Problem statement → Every line in the records below that holds "subtitle" must be identified and copied.

(Document structure recognition data)
***

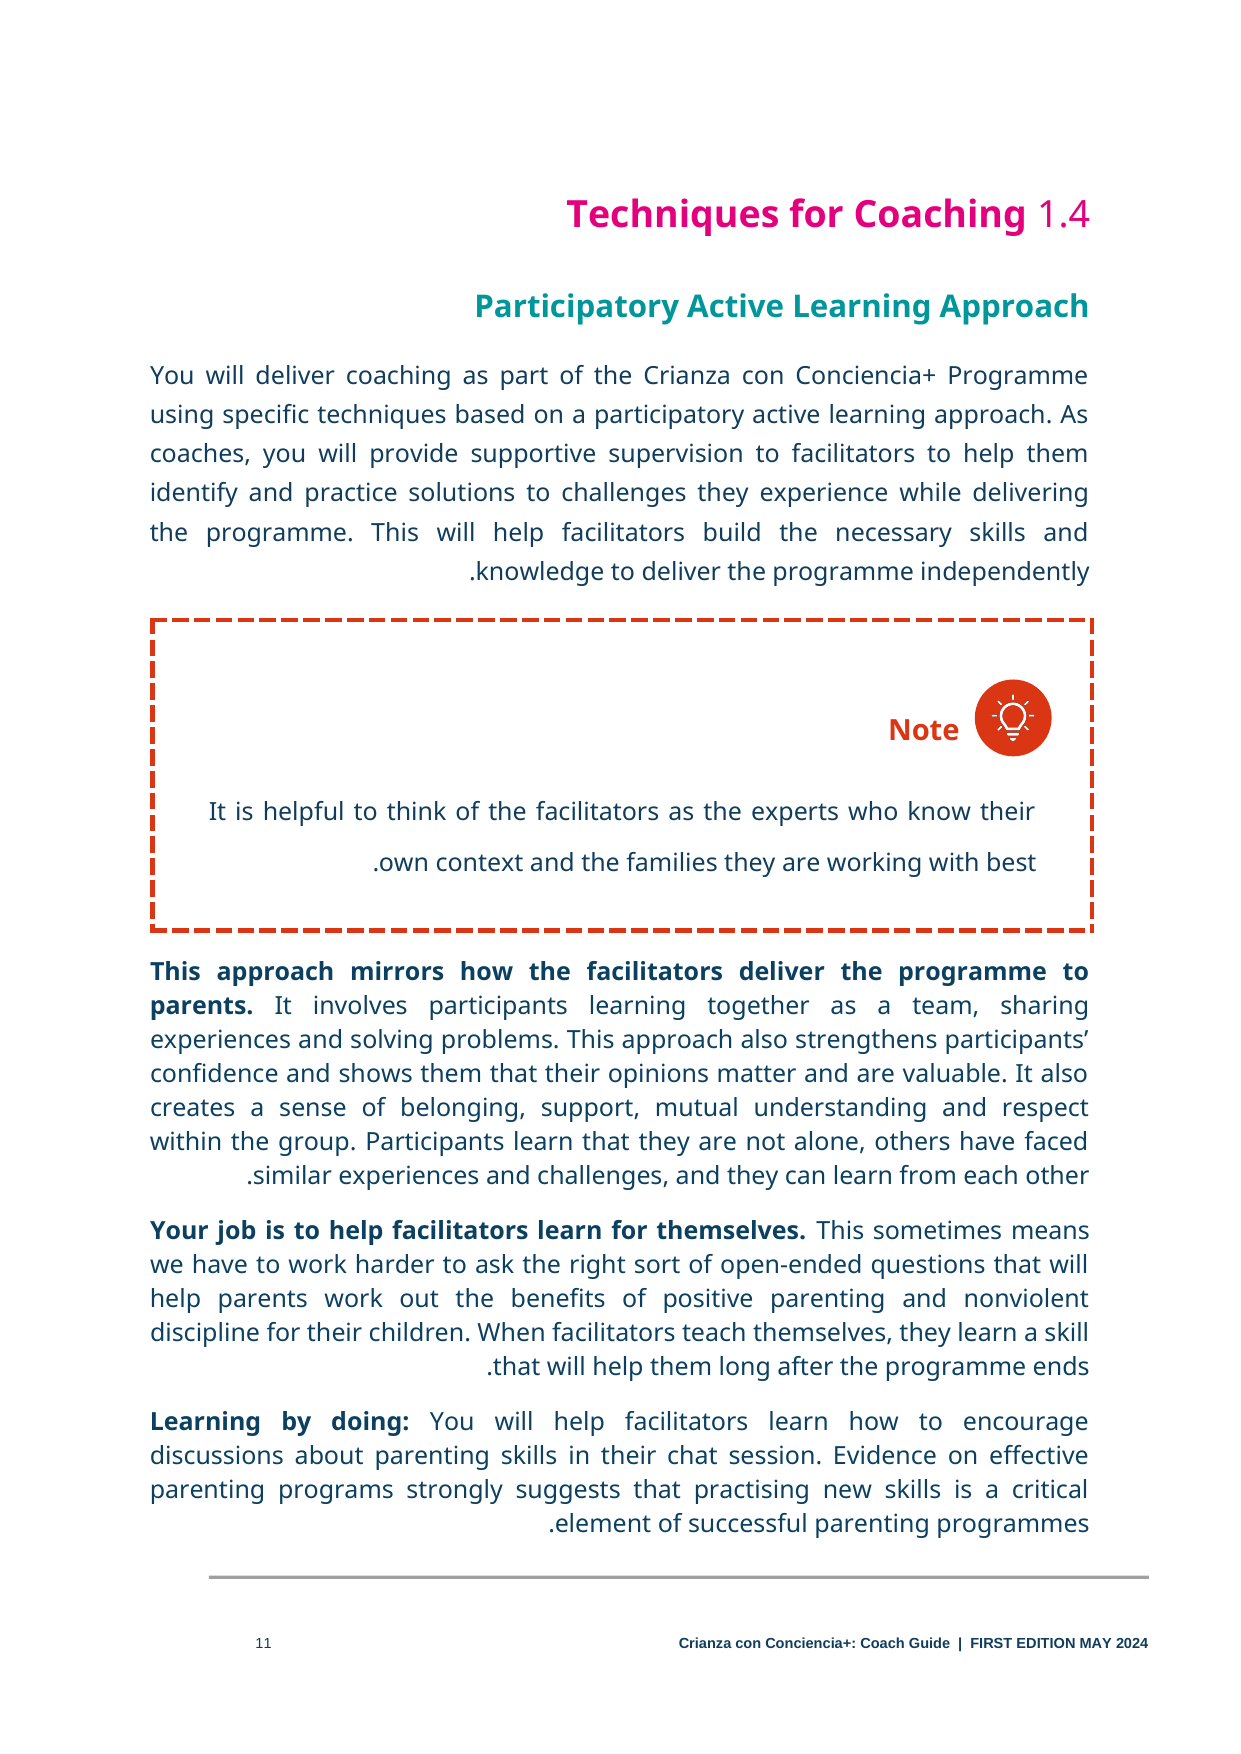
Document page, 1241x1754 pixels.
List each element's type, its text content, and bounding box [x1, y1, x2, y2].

subtitle Participatory Active Learning Approach [150, 284, 1090, 326]
text Your job is to help facilitators learn for themselves. This sometimes means we have to work harder to ask the right sort of open-ended questions that will help parents work out the benefits of positive parenting and nonviolent discipline for their children. When facilitators teach themselves, they learn a skill that will help them long after the programme ends. [150, 1213, 1090, 1383]
text You will deliver coaching as part of the Crianza con Conciencia+ Programme using specific techniques based on a participatory active learning approach. As coaches, you will provide supportive supervision to facilitators to help them identify and practice solutions to challenges they experience while delivering the programme. This will help facilitators build the necessary skills and knowledge to deliver the programme independently. [150, 358, 1090, 587]
subtitle 1.4 Techniques for Coaching [150, 187, 1090, 238]
text Learning by doing: You will help facilitators learn how to encourage discussions about parenting skills in their chat session. Evidence on effective parenting programs strongly suggests that practising new skills is a critical element of successful parenting programmes. [150, 1404, 1090, 1540]
text This approach mirrors how the facilitators deliver the programme to parents. It involves participants learning together as a team, sharing experiences and solving problems. This approach also strengthens participants’ confidence and shows them that their opinions matter and are valuable. It also creates a sense of belonging, support, mutual understanding and respect within the group. Participants learn that they are not alone, others have faced similar experiences and challenges, and they can learn from each other. [150, 953, 1090, 1192]
picture [987, 692, 1039, 744]
table_header Note It is helpful to think of the facilitators as the experts who know their own context and the families they are working with best. [152, 618, 1092, 928]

***

Answer to this exercise →
subtitle Participatory Active Learning Approach [150, 284, 1090, 326]
subtitle 1.4 Techniques for Coaching [150, 187, 1090, 238]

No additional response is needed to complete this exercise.